Но Малышкин не замечает миролюбия следователя. Как насмерть перепуганная ночная птица, он мечется из угла в угол и упрямо бормочет:
— Я отказываюсь! Слышите? Она тут ни при чем! Я отказываюсь!
— Ну, хорошо. Дело ваше. — Галич видит, что Малышкин возбужден до крайности, что он испуган и растерян. Но чувствует и другое — подследственный в самом деле не будет говорить на эту тему, и он, лейтенант Галич, допустил большую оплошность.
Следователь начинает собирать свои бумаги.
10
Оставшись один, Малышкин никак не может успокоиться. Он продолжает метаться по камере и не может привести мысли в порядок. Невинный вопрос Галича застал его врасплох и вдруг осветил все случившееся с ним, с Малышкиным, с совершенно иной стороны. Теперь Малышкина совершенно не волнует его собственное будущее и даже та таинственность, с которой исчезла проклятая сиреневая пачка. Его потрясла сама неизбежная возможность того, что Еленка в конце концов узнает обо всем и сочтет его, Малышкина, бесчестным человеком.
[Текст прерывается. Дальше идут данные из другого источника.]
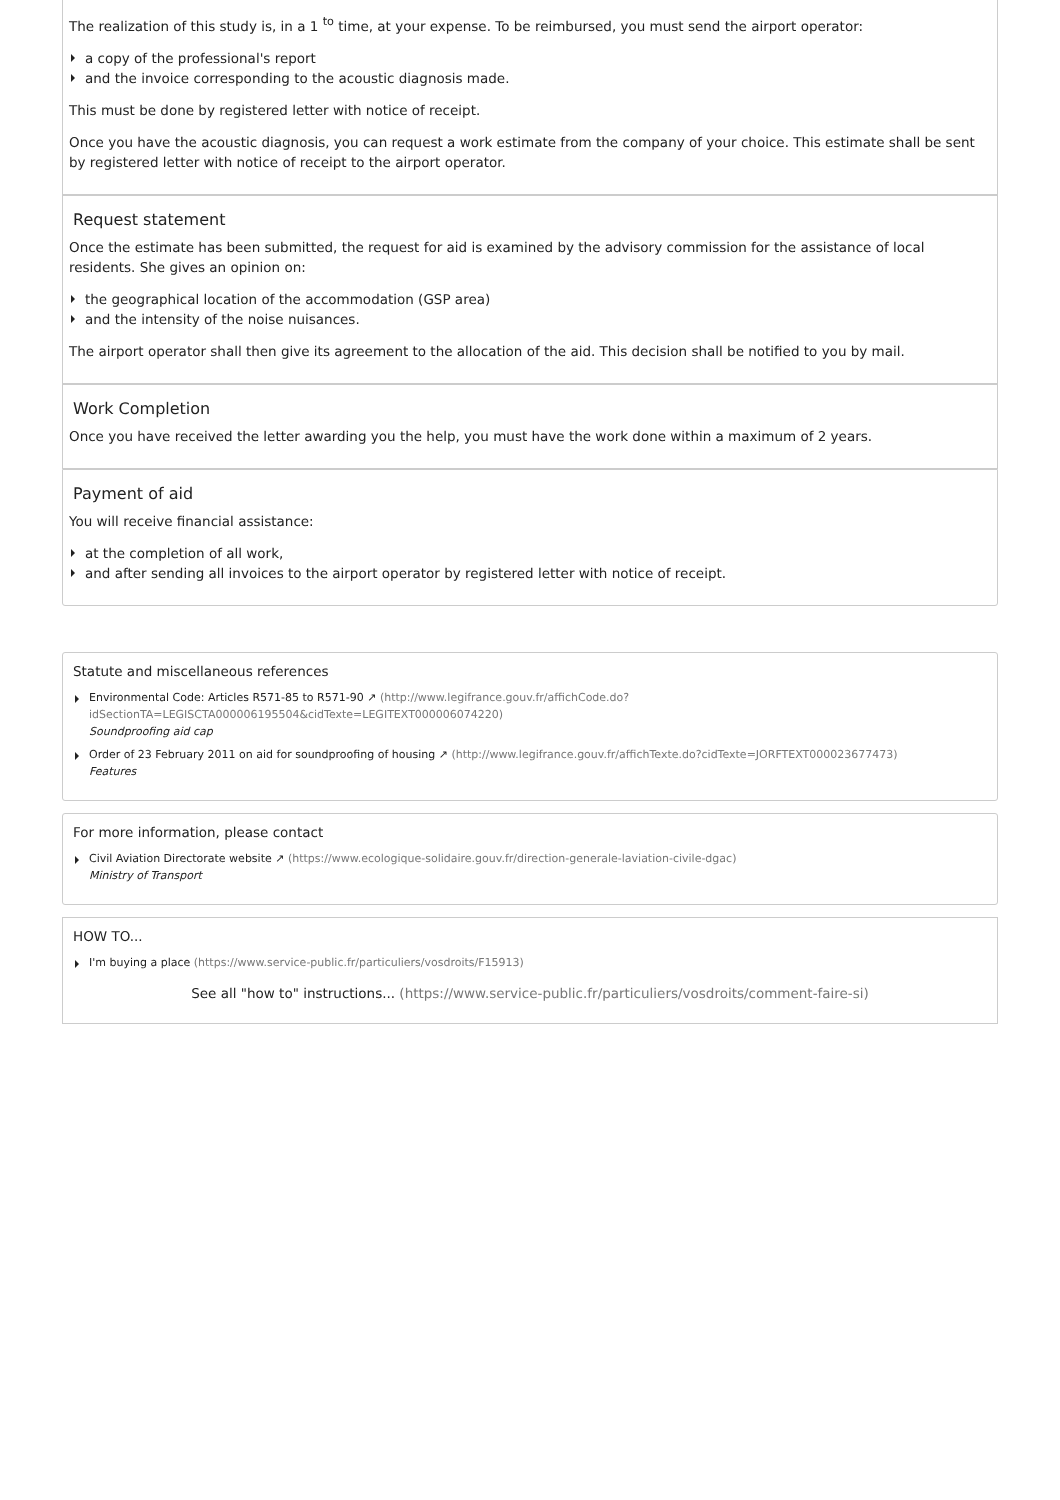The realization of this study is, in a 1 <sup>to</sup> time, at your expense. To be reimbursed, you must send the airport operator:
a copy of the professional's report
and the invoice corresponding to the acoustic diagnosis made.
This must be done by registered letter with notice of receipt.
Once you have the acoustic diagnosis, you can request a work estimate from the company of your choice. This estimate shall be sent by registered letter with notice of receipt to the airport operator.
Request statement
Once the estimate has been submitted, the request for aid is examined by the advisory commission for the assistance of local residents. She gives an opinion on:
the geographical location of the accommodation (GSP area)
and the intensity of the noise nuisances.
The airport operator shall then give its agreement to the allocation of the aid. This decision shall be notified to you by mail.
Work Completion
Once you have received the letter awarding you the help, you must have the work done within a maximum of 2 years.
Payment of aid
You will receive financial assistance:
at the completion of all work,
and after sending all invoices to the airport operator by registered letter with notice of receipt.
Statute and miscellaneous references
Environmental Code: Articles R571-85 to R571-90 ↗ (http://www.legifrance.gouv.fr/affichCode.do?idSectionTA=LEGISCTA000006195504&cidTexte=LEGITEXT000006074220)
Soundproofing aid cap
Order of 23 February 2011 on aid for soundproofing of housing ↗ (http://www.legifrance.gouv.fr/affichTexte.do?cidTexte=JORFTEXT000023677473)
Features
For more information, please contact
Civil Aviation Directorate website ↗ (https://www.ecologique-solidaire.gouv.fr/direction-generale-laviation-civile-dgac)
Ministry of Transport
HOW TO...
I'm buying a place (https://www.service-public.fr/particuliers/vosdroits/F15913)
See all "how to" instructions... (https://www.service-public.fr/particuliers/vosdroits/comment-faire-si)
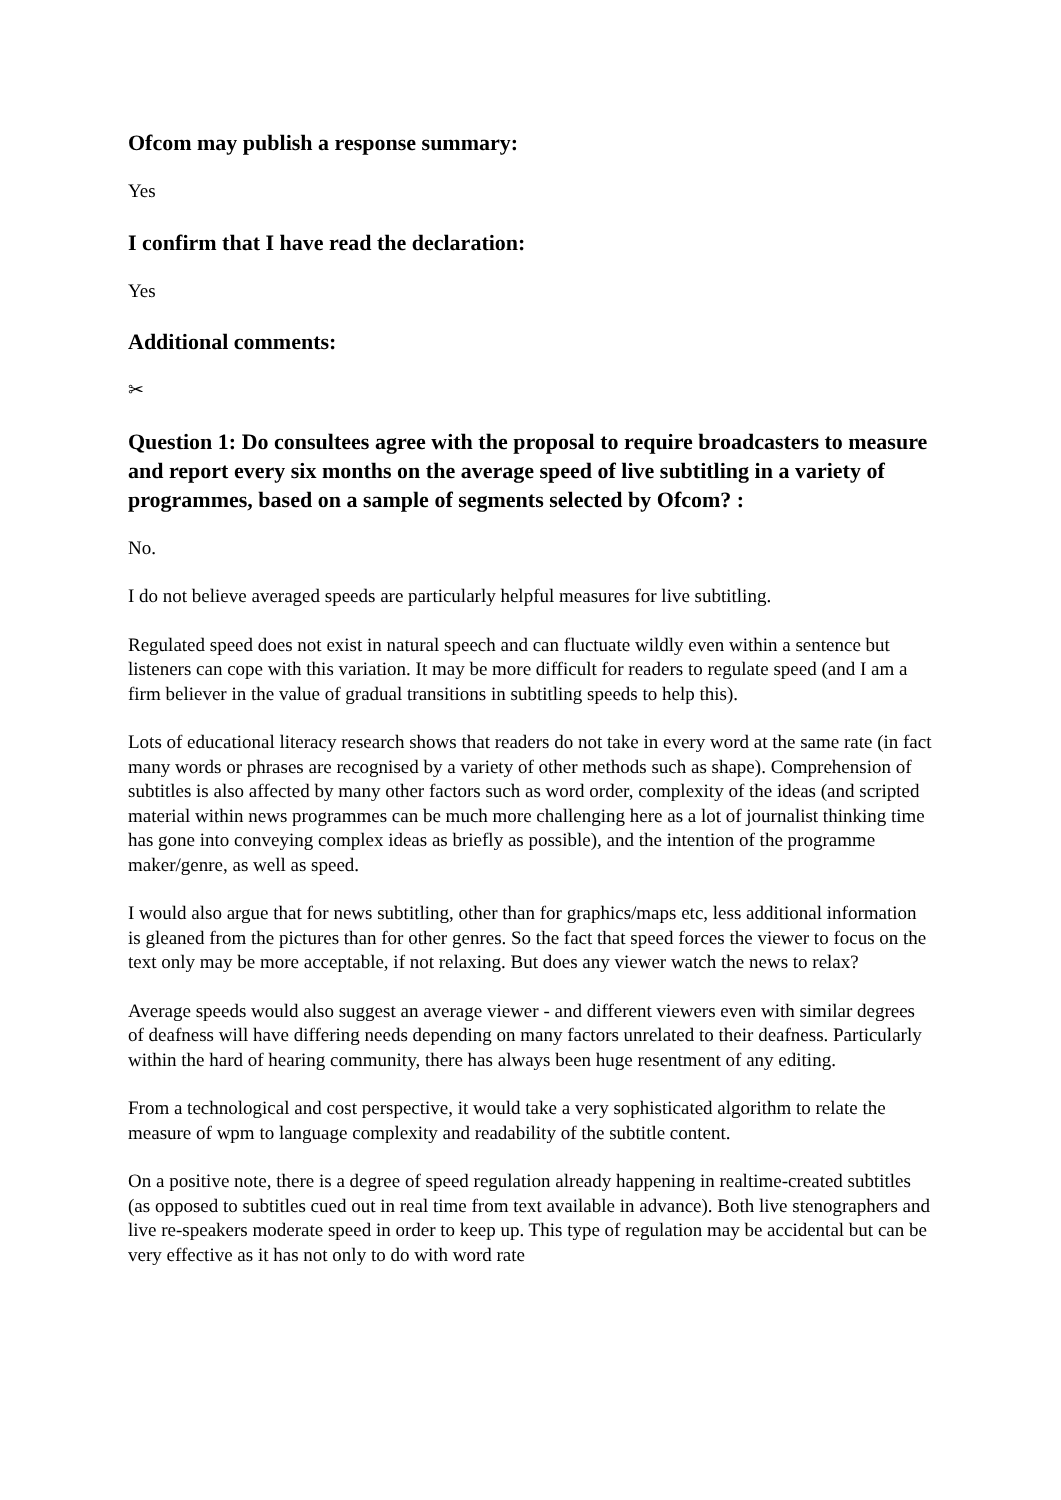Ofcom may publish a response summary:
Yes
I confirm that I have read the declaration:
Yes
Additional comments:
✂
Question 1: Do consultees agree with the proposal to require broadcasters to measure and report every six months on the average speed of live subtitling in a variety of programmes, based on a sample of segments selected by Ofcom? :
No.
I do not believe averaged speeds are particularly helpful measures for live subtitling.
Regulated speed does not exist in natural speech and can fluctuate wildly even within a sentence but listeners can cope with this variation. It may be more difficult for readers to regulate speed (and I am a firm believer in the value of gradual transitions in subtitling speeds to help this).
Lots of educational literacy research shows that readers do not take in every word at the same rate (in fact many words or phrases are recognised by a variety of other methods such as shape). Comprehension of subtitles is also affected by many other factors such as word order, complexity of the ideas (and scripted material within news programmes can be much more challenging here as a lot of journalist thinking time has gone into conveying complex ideas as briefly as possible), and the intention of the programme maker/genre, as well as speed.
I would also argue that for news subtitling, other than for graphics/maps etc, less additional information is gleaned from the pictures than for other genres. So the fact that speed forces the viewer to focus on the text only may be more acceptable, if not relaxing. But does any viewer watch the news to relax?
Average speeds would also suggest an average viewer - and different viewers even with similar degrees of deafness will have differing needs depending on many factors unrelated to their deafness. Particularly within the hard of hearing community, there has always been huge resentment of any editing.
From a technological and cost perspective, it would take a very sophisticated algorithm to relate the measure of wpm to language complexity and readability of the subtitle content.
On a positive note, there is a degree of speed regulation already happening in realtime-created subtitles (as opposed to subtitles cued out in real time from text available in advance). Both live stenographers and live re-speakers moderate speed in order to keep up. This type of regulation may be accidental but can be very effective as it has not only to do with word rate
А это клало конец всем его сокровенным мечтам, радужным надеждам, это было концом всему, связанному с Еленкой…
У Малышкина со школьных времен как-то не клеились взаимоотношения с девчонками. Не то, чтобы он был грубее, хулиганистей или несимпатичней прочих школяров, а вот не хватало чего-то. Наверное, инициативы. Не шибко общительный сам по себе, он и в мальчишеской компании всегда оставался в тени, а о девчонках и говорить нечего. Мало что изменилось и в техникуме. Молчун Малышкин всегда был вне поля зрения своих сокурсниц, но, насколько сам помнит, не очень огорчался этим.
Правда, уже на заводе, случилось у Малышкина какое-то подобие романа с нормировщицей Нюрой Маркиной, но развалилось это «подобие» так же тихо и безболезненно, как и случилось.
Познакомили их сослуживцы на веселом загородном пикнике. Малышкин проводил застенчивую Нюру до дому. Потом они несколько раз сходили вместе в кино. Нюра даже провожала Малышкина в армию. Но было в их взаимоотношениях что-то такое, что всегда тяготило обоих. Они не знали, о чем разговаривать, никак не находили общих слов, молчали при встречах или обменивались настолько казенными фразами, что обоим было тошно и неловко. Прощался с Нюрой. Малышкин всегда с большим облегчением, как человек, избавившийся от неприятной повинности. С таким же чувством шел на очередное свидание, которое опять-таки назначал.